Project 2 extensions
Local temperatures (1 person)
In the Project 2 climate simulation, each country’s temperature was a simple function of the total BaD in the atmosphere. For this project, you could add a second type of pollution that affects polluting countries more than other countries. You’d need to track each country’s emissions separately and calculate each country’s temperature based on both the global BaD total and the local and global totals of this new molecule. You should implement a new policy or two that interacts sensibly with this new molecule.
A better map (2-3 people)
Project 2 simulates the climate on a 1-dimensional planet. For this project, you could extend the map to two dimensions. You’d need to adjust the display to show countries on a more complex map, and you’d need to adjust the simulator to handle neighbors in different directions.
Project 3 extensions
Project 3, which hasn’t been released yet, involves web scraping (getting the contents of a set of web pages into a program for analysis) and data analysis.

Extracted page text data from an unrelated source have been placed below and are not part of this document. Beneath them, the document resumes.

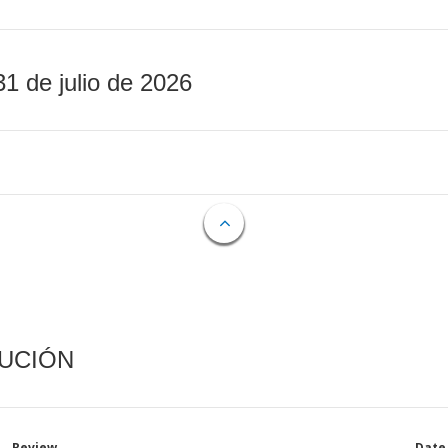
31 de julio de 2026
CUCIÓN
Review
Date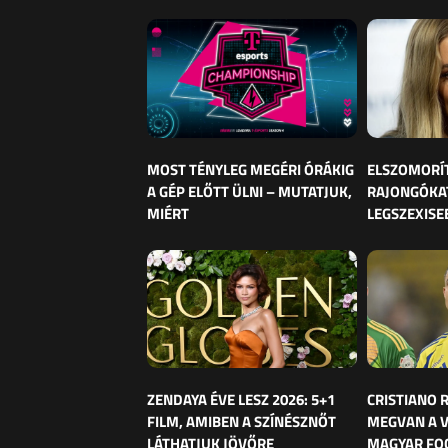
MOST TÉNYLEG MEGÉRI ÓRÁKIG
ELSZOMORÍ
A GÉP ELŐTT ÜLNI – MUTATJUK,
RAJONGÓKAT
MIÉRT
LEGSZEXISE
ZENDAYA ÉVE LESZ 2026: 5+1
CRISTIANO
FILM, AMIBEN A SZÍNÉSZNŐT
MEGVAN A 
LÁTHATJUK JÖVŐRE
MAGYAR FO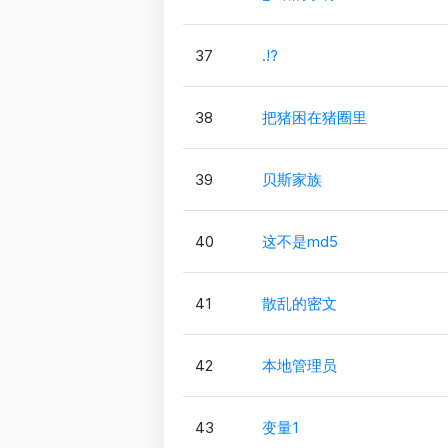
37
.!?
38
把猪困在猪圈里
39
贝斯家族
40
这不是md5
41
散乱的密文
42
本地管理员
43
变量1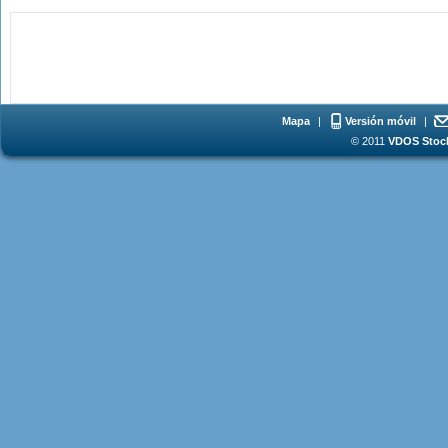
Mapa
|
Versión móvil
|
© 2011
VDOS Stoch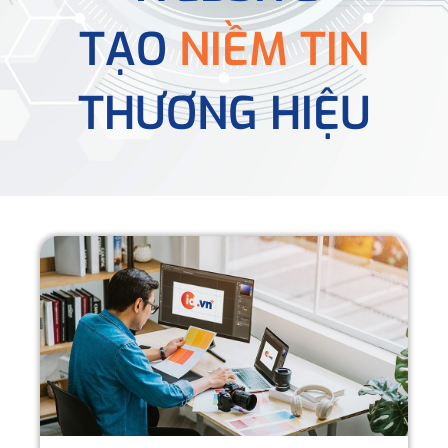
TẠO
NIỀM TIN
THƯƠNG HIỆU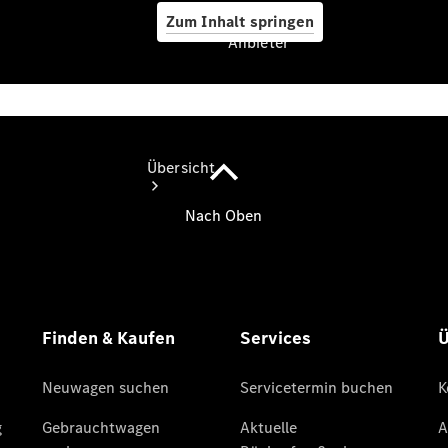
Zum Inhalt springen
Anbieter
Anbieter
Übersicht
Startseite
Ansprechpartner
finden
Beratung
vereinbaren
Servicetermin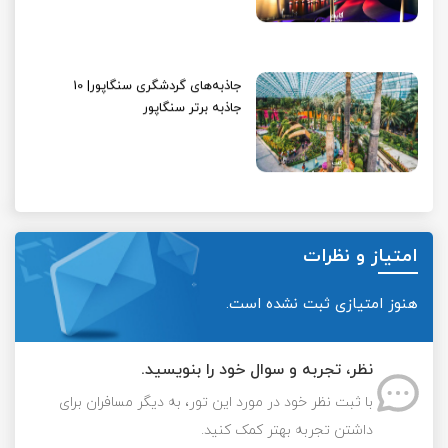
جاذبه‌های گردشگری سنگاپور| 10
جاذبه برتر سنگاپور
امتیاز و نظرات
هنوز امتیازی ثبت نشده است.
نظر، تجربه و سوال خود را بنویسید.
با ثبت نظر خود در مورد این تور، به دیگر مسافران برای
داشتن تجربه بهتر کمک کنید.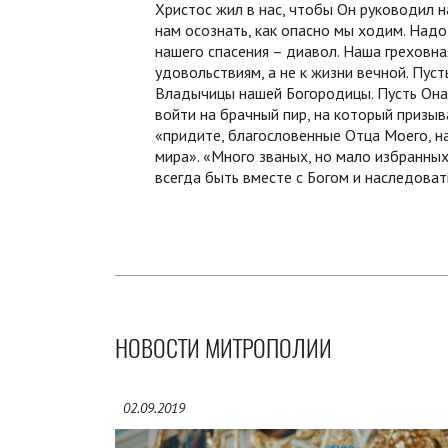
Христос жил в нас, чтобы Он руководил 
нам осознать, как опасно мы ходим. Надо
нашего спасения – диавол. Наша греховна
удовольствиям, а не к жизни вечной. Пус
Владычицы нашей Богородицы. Пусть Она,
войти на брачный пир, на который призыв
«придите, благословенные Отца Моего, н
мира». «Много званых, но мало избранных
всегда быть вместе с Богом и наследова
НОВОСТИ МИТРОПОЛИИ
02.09.2019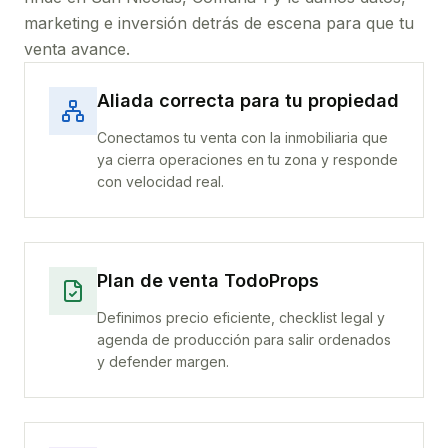
marketing e inversión detrás de escena para que tu
venta avance.
Aliada correcta para tu propiedad
Conectamos tu venta con la inmobiliaria que
ya cierra operaciones en tu zona y responde
con velocidad real.
Plan de venta TodoProps
Definimos precio eficiente, checklist legal y
agenda de producción para salir ordenados
y defender margen.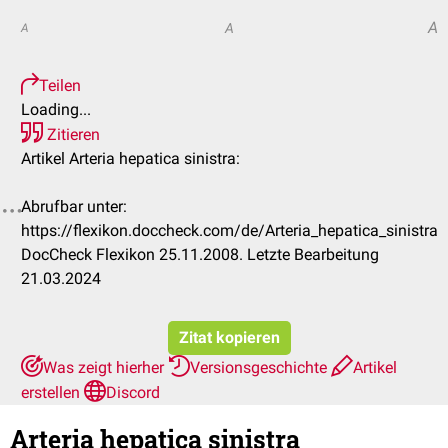
A
A
A
Teilen
Loading...
Zitieren
Artikel Arteria hepatica sinistra:
Abrufbar unter:
https://flexikon.doccheck.com/de/Arteria_hepatica_sinistra
DocCheck Flexikon 25.11.2008. Letzte Bearbeitung
21.03.2024
Zitat kopieren
Was zeigt hierher
Versionsgeschichte
Artikel
erstellen
Discord
Arteria hepatica sinistra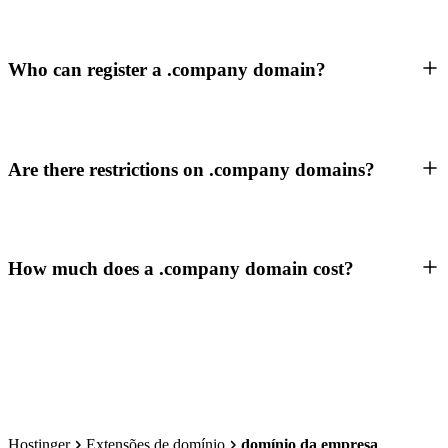
Who can register a .company domain?
Are there restrictions on .company domains?
How much does a .company domain cost?
Hostinger
Extensões de domínio
domínio da empresa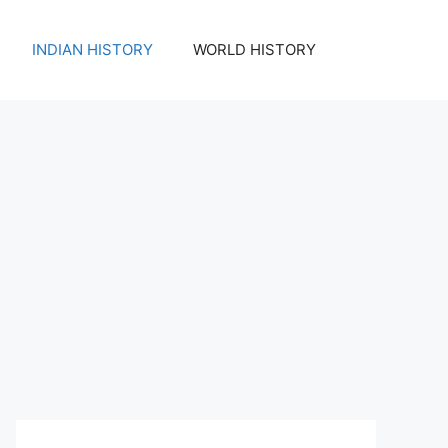
INDIAN HISTORY
WORLD HISTORY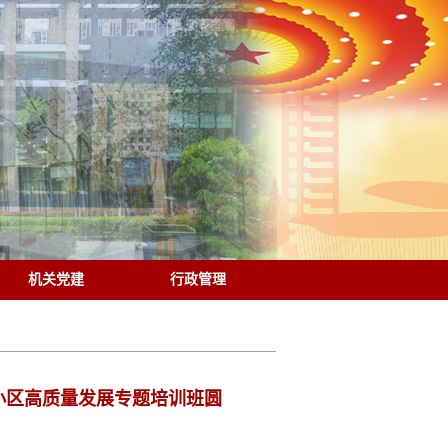
机关党建
行政管理
小区高质量发展专题培训班圆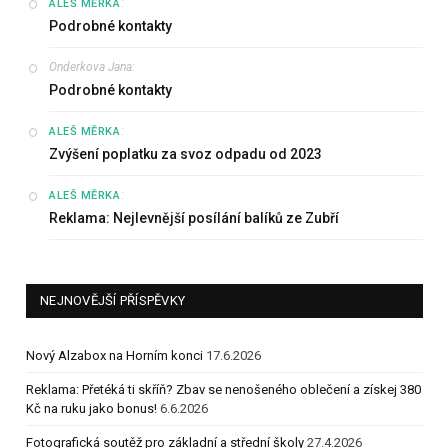
:
ALEŠ MĚRKA
Podrobné kontakty
Onderkova Jana
:
Podrobné kontakty
:
ALEŠ MĚRKA
Zvýšení poplatku za svoz odpadu od 2023
:
ALEŠ MĚRKA
Reklama: Nejlevnější posílání balíků ze Zubří
NEJNOVĚJŠÍ PŘÍSPĚVKY
Nový Alzabox na Horním konci
17.6.2026
Reklama: Přetéká ti skříň? Zbav se nenošeného oblečení a získej 380
Kč na ruku jako bonus!
6.6.2026
Fotografická soutěž pro základní a střední školy
27.4.2026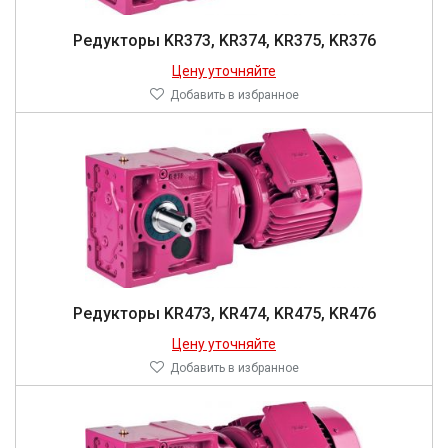
Редукторы KR373, KR374, KR375, KR376
Цену уточняйте
Добавить в избранное
Редукторы KR473, KR474, KR475, KR476
Цену уточняйте
Добавить в избранное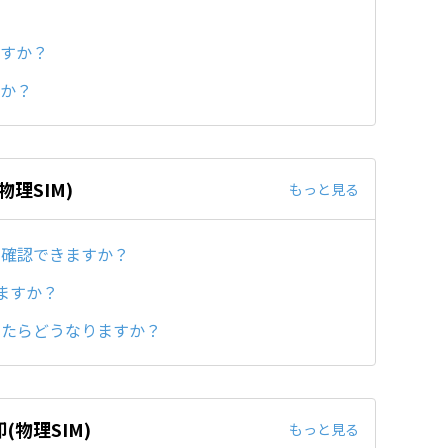
ますか？
すか？
理SIM)
もっと見る
ら確認できますか？
ますか？
ったらどうなりますか？
物理SIM)
もっと見る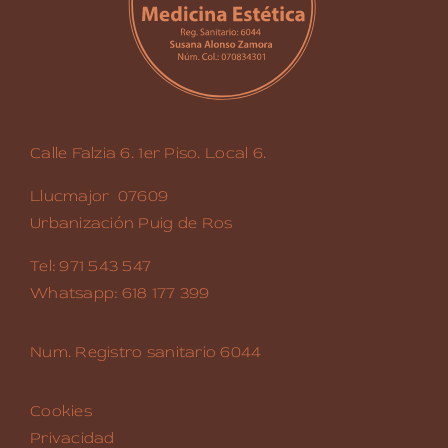
Calle Falzia 6. 1er Piso. Local 6.
Llucmajor 07609
Urbanización Puig de Ros
Tel: 971 543 547
Whatsapp: 618 177 399
Num. Registro sanitario 6044
Cookies
Privacidad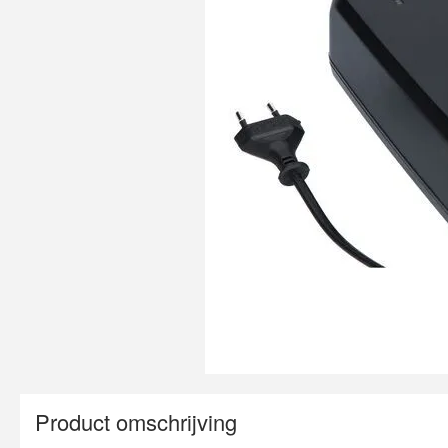
Product omschrijving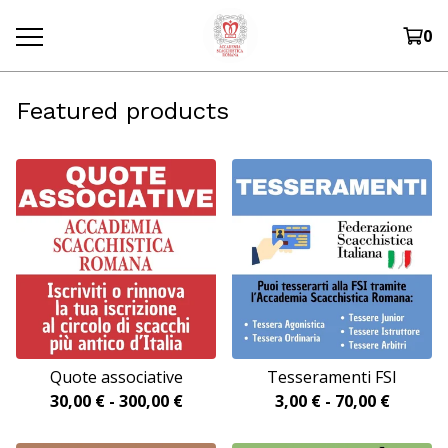
0
Featured products
Quote associative
Tesseramenti FSI
30,00
€
-
300,00
€
3,00
€
-
70,00
€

Scraping a different site (1-3 people)
In project 3, you extract data from Craigslist. Choose another site with interesting data that’s otherwise difficult to access and write a program to extract those data. Depending on the complexity of the site, this project could be appropriate for different group sizes; a group of three students could consider combining data scraped from multiple websites.
Something completely different
Do you have a dataset that can be represented as a tree, maybe from your other coursework or independent research? Could you simulate some natural phenomenon in code? Do you have a hobby that could benefit from a particular computer program? We highly encourage final projects related to your own interests–if it involves writing a program to solve a problem, it’s probably a great project!